### Records to use
════

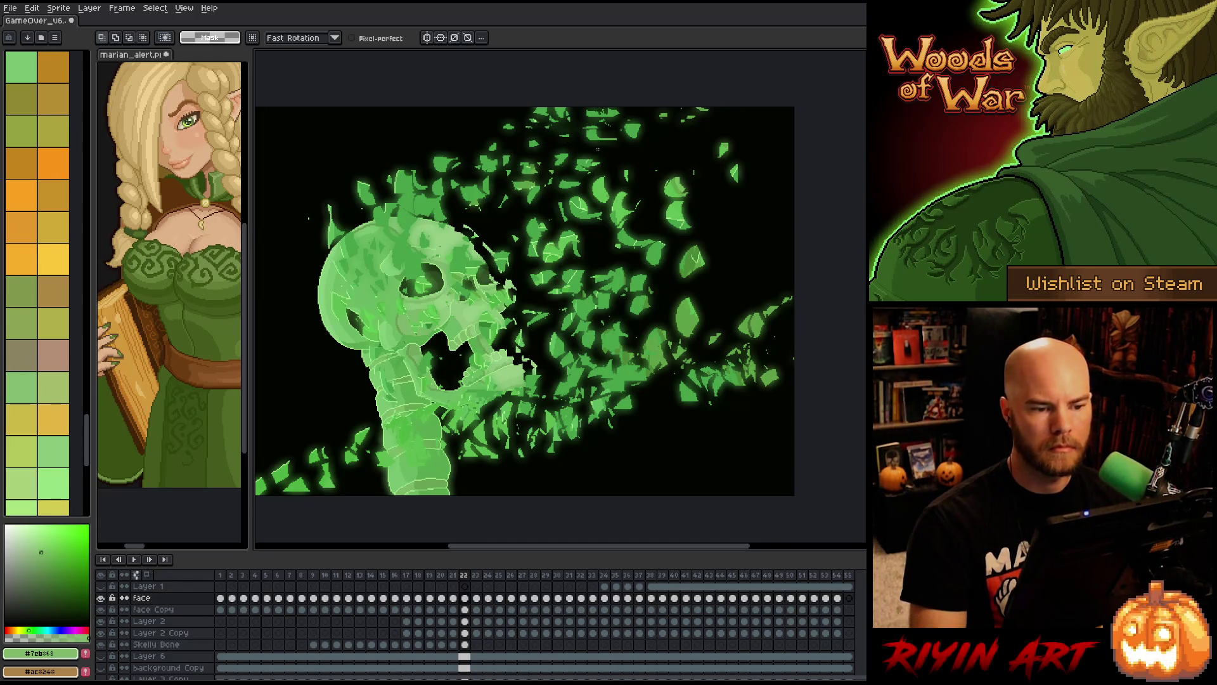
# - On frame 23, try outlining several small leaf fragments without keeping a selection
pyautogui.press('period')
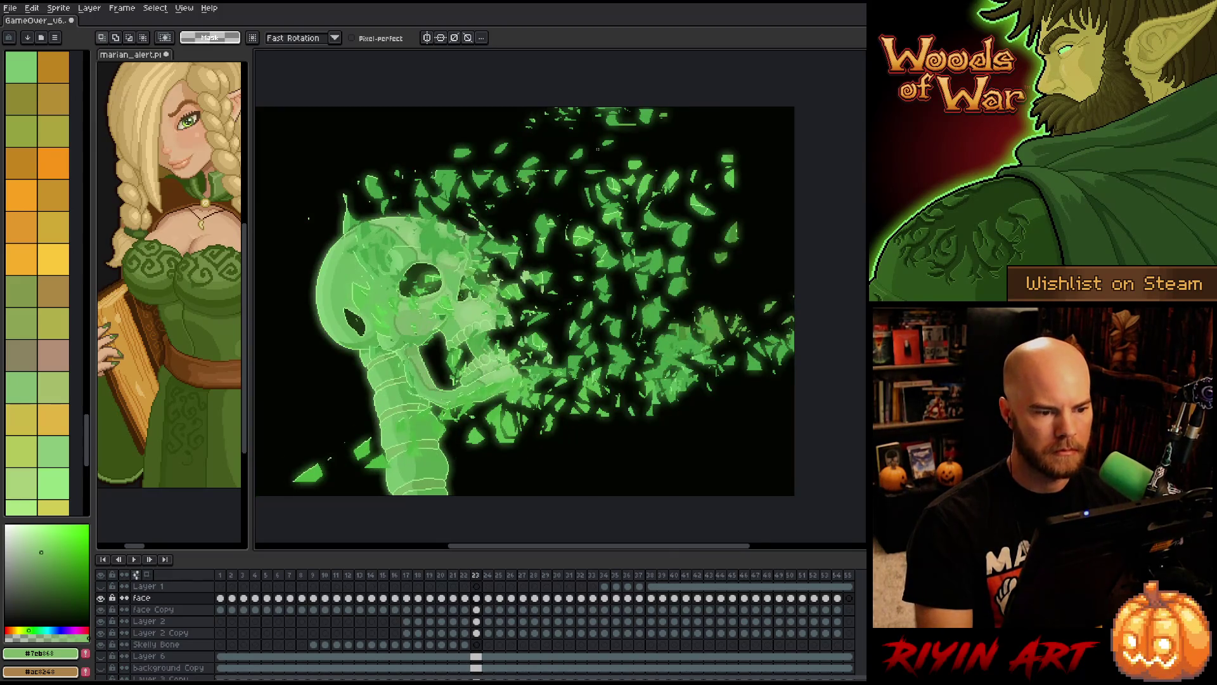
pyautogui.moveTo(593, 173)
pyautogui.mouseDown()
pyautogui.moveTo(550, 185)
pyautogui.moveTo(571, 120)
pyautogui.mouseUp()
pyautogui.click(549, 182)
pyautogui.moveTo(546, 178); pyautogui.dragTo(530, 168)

════

Take the lines from the one containing "pyautogui.moveTo(571, 120)" through the final line of the entries above, and set them down exactly, with nothing added.

### Result of this task
pyautogui.moveTo(571, 120)
pyautogui.mouseUp()
pyautogui.click(549, 182)
pyautogui.moveTo(546, 178); pyautogui.dragTo(530, 168)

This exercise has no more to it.